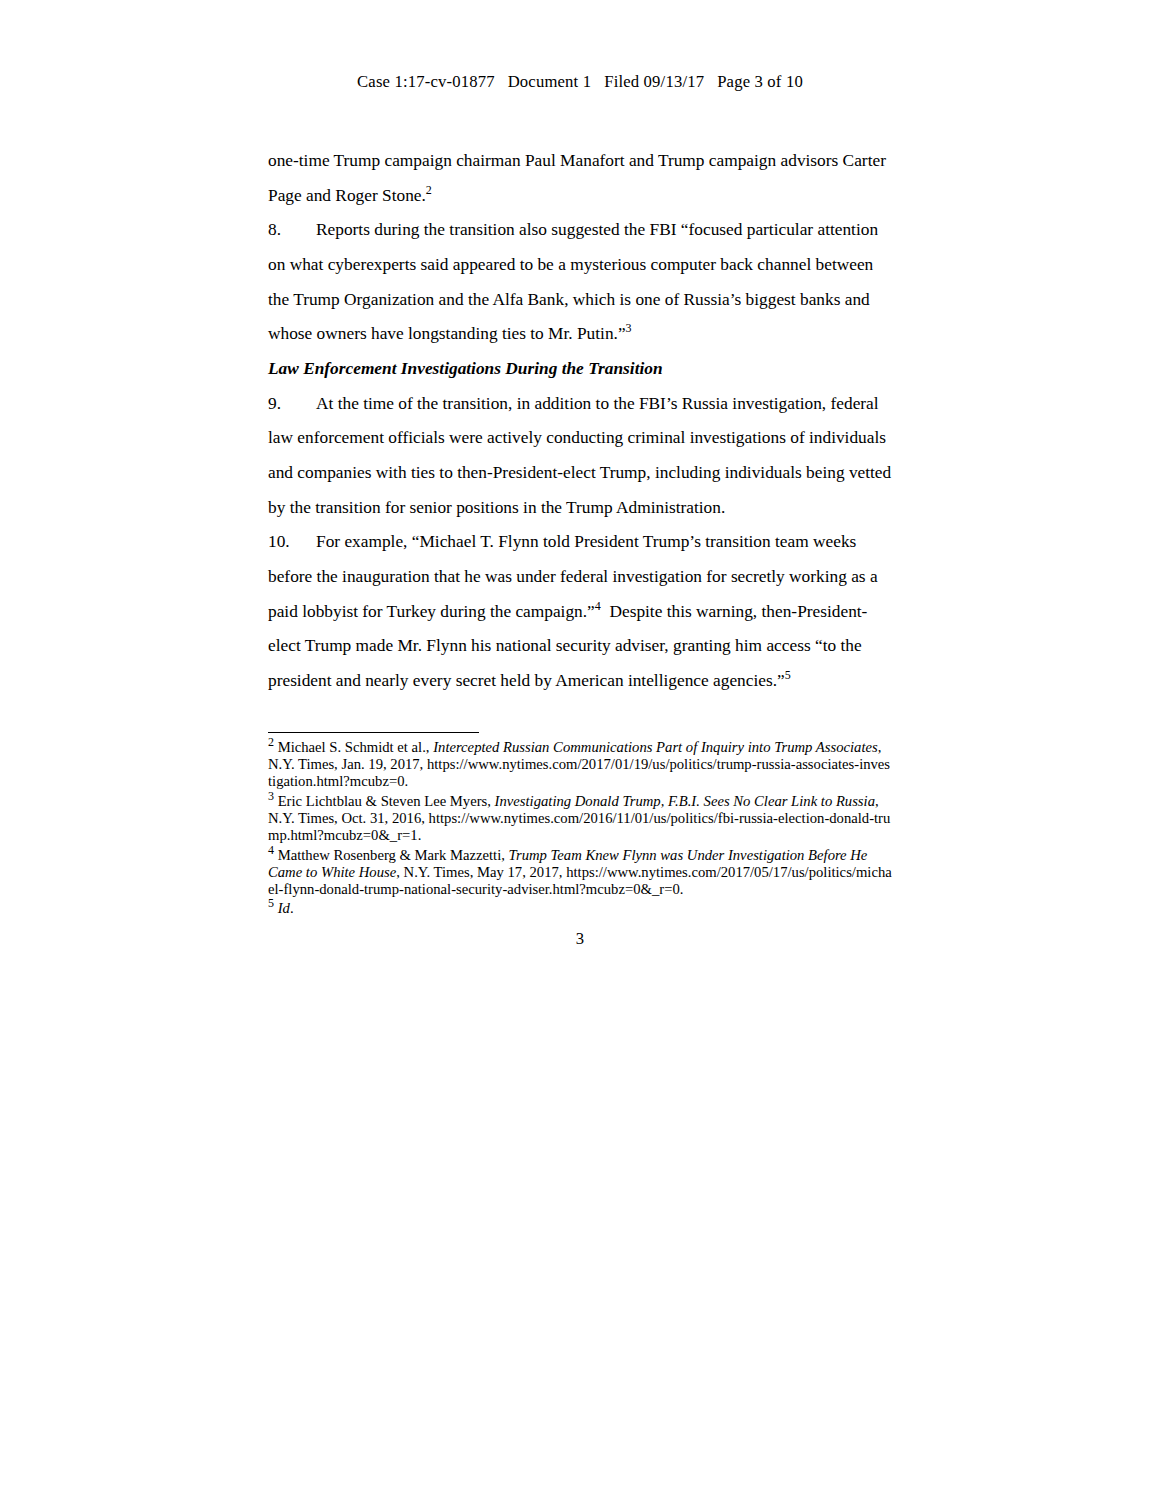Case 1:17-cv-01877 Document 1 Filed 09/13/17 Page 3 of 10
one-time Trump campaign chairman Paul Manafort and Trump campaign advisors Carter Page and Roger Stone.2
8. Reports during the transition also suggested the FBI “focused particular attention on what cyberexperts said appeared to be a mysterious computer back channel between the Trump Organization and the Alfa Bank, which is one of Russia’s biggest banks and whose owners have longstanding ties to Mr. Putin.”3
Law Enforcement Investigations During the Transition
9. At the time of the transition, in addition to the FBI’s Russia investigation, federal law enforcement officials were actively conducting criminal investigations of individuals and companies with ties to then-President-elect Trump, including individuals being vetted by the transition for senior positions in the Trump Administration.
10. For example, “Michael T. Flynn told President Trump’s transition team weeks before the inauguration that he was under federal investigation for secretly working as a paid lobbyist for Turkey during the campaign.”4 Despite this warning, then-President-elect Trump made Mr. Flynn his national security adviser, granting him access “to the president and nearly every secret held by American intelligence agencies.”5
2 Michael S. Schmidt et al., Intercepted Russian Communications Part of Inquiry into Trump Associates, N.Y. Times, Jan. 19, 2017, https://www.nytimes.com/2017/01/19/us/politics/trump-russia-associates-investigation.html?mcubz=0.
3 Eric Lichtblau & Steven Lee Myers, Investigating Donald Trump, F.B.I. Sees No Clear Link to Russia, N.Y. Times, Oct. 31, 2016, https://www.nytimes.com/2016/11/01/us/politics/fbi-russia-election-donald-trump.html?mcubz=0&_r=1.
4 Matthew Rosenberg & Mark Mazzetti, Trump Team Knew Flynn was Under Investigation Before He Came to White House, N.Y. Times, May 17, 2017, https://www.nytimes.com/2017/05/17/us/politics/michael-flynn-donald-trump-national-security-adviser.html?mcubz=0&_r=0.
5 Id.
3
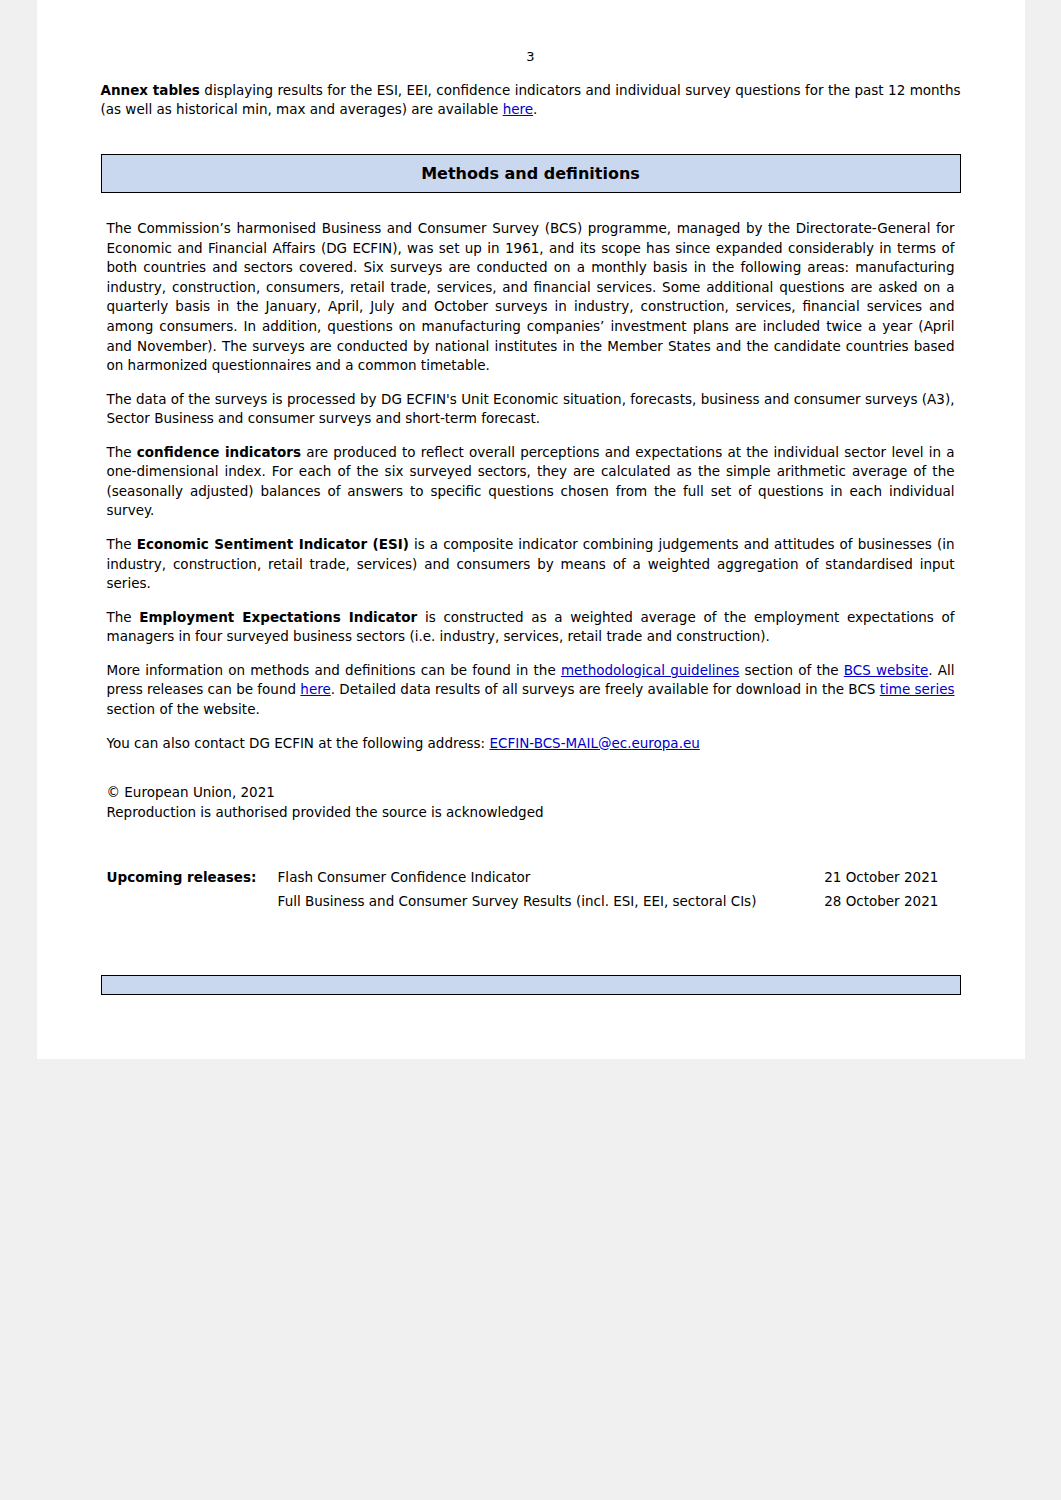3
Annex tables displaying results for the ESI, EEI, confidence indicators and individual survey questions for the past 12 months (as well as historical min, max and averages) are available here.
Methods and definitions
The Commission’s harmonised Business and Consumer Survey (BCS) programme, managed by the Directorate-General for Economic and Financial Affairs (DG ECFIN), was set up in 1961, and its scope has since expanded considerably in terms of both countries and sectors covered. Six surveys are conducted on a monthly basis in the following areas: manufacturing industry, construction, consumers, retail trade, services, and financial services. Some additional questions are asked on a quarterly basis in the January, April, July and October surveys in industry, construction, services, financial services and among consumers. In addition, questions on manufacturing companies’ investment plans are included twice a year (April and November). The surveys are conducted by national institutes in the Member States and the candidate countries based on harmonized questionnaires and a common timetable.
The data of the surveys is processed by DG ECFIN's Unit Economic situation, forecasts, business and consumer surveys (A3), Sector Business and consumer surveys and short-term forecast.
The confidence indicators are produced to reflect overall perceptions and expectations at the individual sector level in a one-dimensional index. For each of the six surveyed sectors, they are calculated as the simple arithmetic average of the (seasonally adjusted) balances of answers to specific questions chosen from the full set of questions in each individual survey.
The Economic Sentiment Indicator (ESI) is a composite indicator combining judgements and attitudes of businesses (in industry, construction, retail trade, services) and consumers by means of a weighted aggregation of standardised input series.
The Employment Expectations Indicator is constructed as a weighted average of the employment expectations of managers in four surveyed business sectors (i.e. industry, services, retail trade and construction).
More information on methods and definitions can be found in the methodological guidelines section of the BCS website. All press releases can be found here. Detailed data results of all surveys are freely available for download in the BCS time series section of the website.
You can also contact DG ECFIN at the following address: ECFIN-BCS-MAIL@ec.europa.eu
© European Union, 2021
Reproduction is authorised provided the source is acknowledged
| Upcoming releases: | Flash Consumer Confidence Indicator | 21 October 2021 |
| | Full Business and Consumer Survey Results (incl. ESI, EEI, sectoral CIs) | 28 October 2021 |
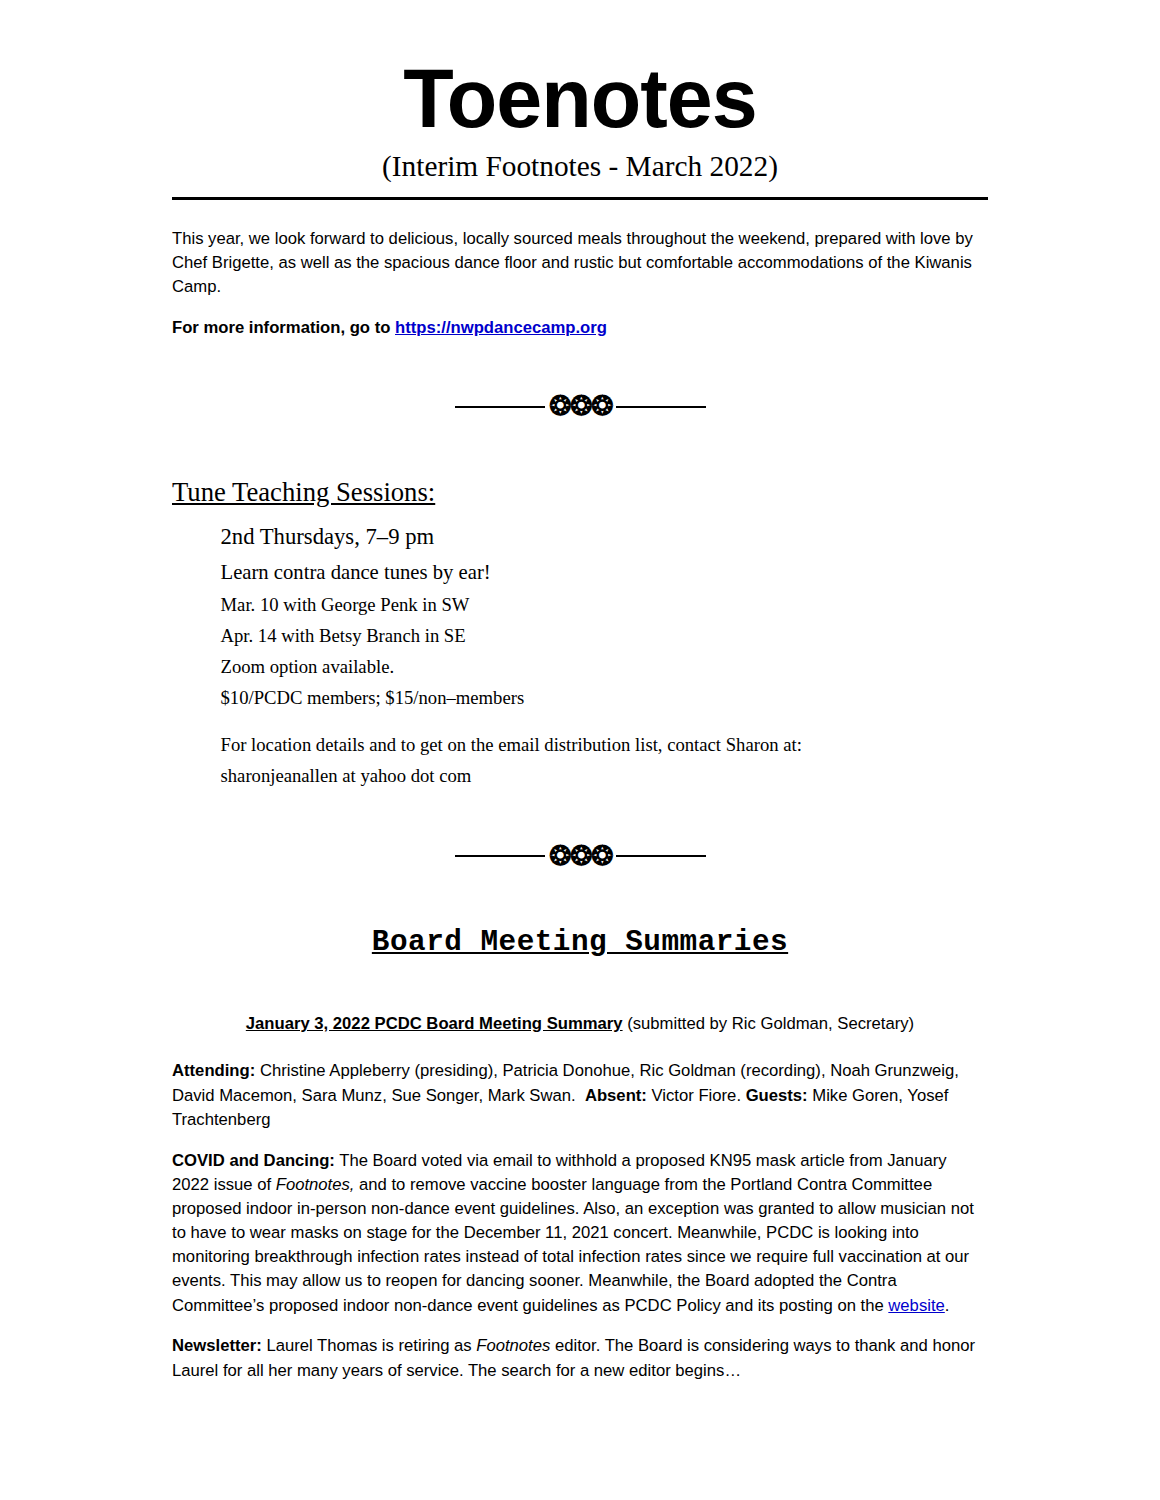Toenotes
(Interim Footnotes - March 2022)
This year, we look forward to delicious, locally sourced meals throughout the weekend, prepared with love by Chef Brigette, as well as the spacious dance floor and rustic but comfortable accommodations of the Kiwanis Camp.
For more information, go to https://nwpdancecamp.org
❂❂❂
Tune Teaching Sessions:
2nd Thursdays, 7–9 pm
Learn contra dance tunes by ear!
Mar. 10 with George Penk in SW
Apr. 14 with Betsy Branch in SE
Zoom option available.
$10/PCDC members; $15/non–members
For location details and to get on the email distribution list, contact Sharon at:
sharonjeanallen at yahoo dot com
❂❂❂
Board Meeting Summaries
January 3, 2022 PCDC Board Meeting Summary (submitted by Ric Goldman, Secretary)
Attending: Christine Appleberry (presiding), Patricia Donohue, Ric Goldman (recording), Noah Grunzweig, David Macemon, Sara Munz, Sue Songer, Mark Swan. Absent: Victor Fiore. Guests: Mike Goren, Yosef Trachtenberg
COVID and Dancing: The Board voted via email to withhold a proposed KN95 mask article from January 2022 issue of Footnotes, and to remove vaccine booster language from the Portland Contra Committee proposed indoor in-person non-dance event guidelines. Also, an exception was granted to allow musician not to have to wear masks on stage for the December 11, 2021 concert. Meanwhile, PCDC is looking into monitoring breakthrough infection rates instead of total infection rates since we require full vaccination at our events. This may allow us to reopen for dancing sooner. Meanwhile, the Board adopted the Contra Committee’s proposed indoor non-dance event guidelines as PCDC Policy and its posting on the website.
Newsletter: Laurel Thomas is retiring as Footnotes editor. The Board is considering ways to thank and honor Laurel for all her many years of service. The search for a new editor begins…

=-=-=

§ **Activity**: From the data above, reproduce word for word the lines running from the line with "The data of" to the line with "The Employment Expectations Indicator", ends included.

§ **Finished task**:
The data of the surveys is processed by DG ECFIN's Unit Economic situation, forecasts, business and consumer surveys (A3), Sector Business and consumer surveys and short-term forecast.
The confidence indicators are produced to reflect overall perceptions and expectations at the individual sector level in a one-dimensional index. For each of the six surveyed sectors, they are calculated as the simple arithmetic average of the (seasonally adjusted) balances of answers to specific questions chosen from the full set of questions in each individual survey.
The Economic Sentiment Indicator (ESI) is a composite indicator combining judgements and attitudes of businesses (in industry, construction, retail trade, services) and consumers by means of a weighted aggregation of standardised input series.
The Employment Expectations Indicator is constructed as a weighted average of the employment expectations of managers in four surveyed business sectors (i.e. industry, services, retail trade and construction).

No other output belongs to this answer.